Mary, a middle-aged divorcee, puts on an energetic front, yet she is “full of tension” deep down inside of her. She appears to need direction and emotional support, but instead finds herself in a position where she must take responsibility for her own life—something she struggles to manage. There is also a strong sense of irony in her circumstances. Despite claiming independence, she relies heavily on her friends Tom and Gerri for emotional support and companionship, sometimes to an excessive degree. Ultimately, the line suggests that Mary is not truly in control of her own life; instead, she is drifting through it, presenting her isolation as a personal choice rather than confronting it as a painful reality.

 


(Ken, the friend of Gerri & Tom couple): “Young people, young people. Everything's for young people. Those bars, you know, they're full of young people shouting about nothing."
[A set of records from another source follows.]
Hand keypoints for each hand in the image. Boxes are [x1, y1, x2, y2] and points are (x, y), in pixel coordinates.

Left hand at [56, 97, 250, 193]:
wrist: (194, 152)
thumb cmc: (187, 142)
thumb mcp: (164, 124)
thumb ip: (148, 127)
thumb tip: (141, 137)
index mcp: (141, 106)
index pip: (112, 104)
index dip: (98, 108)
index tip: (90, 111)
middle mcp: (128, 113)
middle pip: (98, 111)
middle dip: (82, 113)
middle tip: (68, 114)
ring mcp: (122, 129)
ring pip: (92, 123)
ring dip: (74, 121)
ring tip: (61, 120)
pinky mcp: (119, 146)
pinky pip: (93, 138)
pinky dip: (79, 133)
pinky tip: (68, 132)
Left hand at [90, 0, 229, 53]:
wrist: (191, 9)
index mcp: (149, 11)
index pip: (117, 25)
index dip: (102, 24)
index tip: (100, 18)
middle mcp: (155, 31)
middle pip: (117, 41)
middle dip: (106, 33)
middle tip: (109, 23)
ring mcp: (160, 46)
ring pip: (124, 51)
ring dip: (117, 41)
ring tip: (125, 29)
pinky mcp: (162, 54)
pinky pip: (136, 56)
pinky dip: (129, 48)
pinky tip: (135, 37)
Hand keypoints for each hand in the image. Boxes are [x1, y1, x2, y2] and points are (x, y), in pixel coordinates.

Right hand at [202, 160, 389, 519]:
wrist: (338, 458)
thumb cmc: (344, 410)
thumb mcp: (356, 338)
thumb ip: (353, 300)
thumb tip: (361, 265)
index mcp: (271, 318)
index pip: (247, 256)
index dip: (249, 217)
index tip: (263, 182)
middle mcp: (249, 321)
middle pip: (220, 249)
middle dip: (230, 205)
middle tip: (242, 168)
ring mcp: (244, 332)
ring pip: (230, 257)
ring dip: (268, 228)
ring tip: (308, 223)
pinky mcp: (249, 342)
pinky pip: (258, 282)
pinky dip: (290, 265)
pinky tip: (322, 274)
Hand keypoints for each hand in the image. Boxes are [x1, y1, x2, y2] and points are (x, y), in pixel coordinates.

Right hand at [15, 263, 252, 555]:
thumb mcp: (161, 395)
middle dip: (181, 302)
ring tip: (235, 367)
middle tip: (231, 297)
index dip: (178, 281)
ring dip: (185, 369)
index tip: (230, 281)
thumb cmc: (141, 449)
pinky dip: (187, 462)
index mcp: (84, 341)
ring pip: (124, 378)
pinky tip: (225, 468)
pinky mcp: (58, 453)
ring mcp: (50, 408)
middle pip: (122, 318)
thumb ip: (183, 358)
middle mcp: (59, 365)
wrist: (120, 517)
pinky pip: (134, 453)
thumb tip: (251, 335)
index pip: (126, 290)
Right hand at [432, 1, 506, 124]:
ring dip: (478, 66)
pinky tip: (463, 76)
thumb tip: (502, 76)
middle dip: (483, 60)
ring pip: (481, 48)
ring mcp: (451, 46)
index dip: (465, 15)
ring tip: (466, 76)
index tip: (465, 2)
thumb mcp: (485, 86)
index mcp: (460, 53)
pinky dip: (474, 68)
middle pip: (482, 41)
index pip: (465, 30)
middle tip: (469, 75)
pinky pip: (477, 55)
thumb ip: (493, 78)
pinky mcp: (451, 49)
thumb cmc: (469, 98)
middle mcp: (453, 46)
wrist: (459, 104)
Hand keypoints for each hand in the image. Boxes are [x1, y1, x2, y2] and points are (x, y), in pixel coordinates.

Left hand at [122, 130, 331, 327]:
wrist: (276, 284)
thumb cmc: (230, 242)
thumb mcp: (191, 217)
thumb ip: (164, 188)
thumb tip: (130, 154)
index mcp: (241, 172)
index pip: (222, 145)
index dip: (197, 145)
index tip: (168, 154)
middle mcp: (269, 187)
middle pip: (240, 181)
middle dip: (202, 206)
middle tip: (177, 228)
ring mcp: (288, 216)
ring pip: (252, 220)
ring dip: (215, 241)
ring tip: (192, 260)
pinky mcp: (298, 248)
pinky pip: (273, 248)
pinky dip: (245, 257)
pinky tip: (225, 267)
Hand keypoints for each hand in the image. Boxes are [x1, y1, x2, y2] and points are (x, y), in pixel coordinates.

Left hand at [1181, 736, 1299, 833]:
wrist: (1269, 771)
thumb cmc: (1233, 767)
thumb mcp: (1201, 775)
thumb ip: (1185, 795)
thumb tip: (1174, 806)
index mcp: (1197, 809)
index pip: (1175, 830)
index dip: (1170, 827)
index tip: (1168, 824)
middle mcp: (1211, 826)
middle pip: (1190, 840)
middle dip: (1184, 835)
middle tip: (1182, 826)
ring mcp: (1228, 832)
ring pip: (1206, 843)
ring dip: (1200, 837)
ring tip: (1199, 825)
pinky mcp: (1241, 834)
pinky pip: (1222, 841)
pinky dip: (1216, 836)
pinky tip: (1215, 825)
ð     Ken is a family friend to Tom and Gerri couple. He is a middle-aged single man with strong feelings of isolation, bitterness, and loneliness. He sees himself as pushed to the margins of society, believing that the world only prioritizes youth, while he views younger people as superficial, noisy, and lacking substance (“shouting about nothing”).

It reflects his sense of alienation, as he feels uncomfortable and out of place in modern social environments like bars. His comments also suggest resentment, particularly in his belief that everything is geared toward younger generations. At the same time, he shows clear disdain for youth culture, dismissing it as empty and meaningless. Through Ken’s words, we could see aging, contrasting lives that are fulfilling and connected with those that feel isolated and painfully stuck.

 


** Jean’s Small Thoughts:

Like many others, I have often reflected on human relationships. No matter the context—whether in the virtual world or in real life—people cannot exist in complete isolation like a caveman. At times, social media portrays single individuals as stylish and carefree, making them seem more appealing than couples whose lives may appear dull or routine. Conversely, for those who feel lonely, images of happy couples or families can seem like the ultimate ideal.

The film reveals the raw, unfiltered nature of ordinary people and illustrates how complex and changeable relationships can be, even among friends who appear close and understanding. It also carries a sense of sadness, showing how people often become reluctant to constantly support their lonely friends, especially when the need arises more often than expected. Some might respond with phrases like “Such is life.” or “that’s the way the bread falls on the buttered side.”

In the end, it invites a personal question: what would you say to yourself when you are floundering in moments of loneliness today? I would say to myself ‘Nobody could be in your shoes and completely understand your situations all the time. Try to find your everlasting cheering voice from within and lean on it to cry for a minute or two.’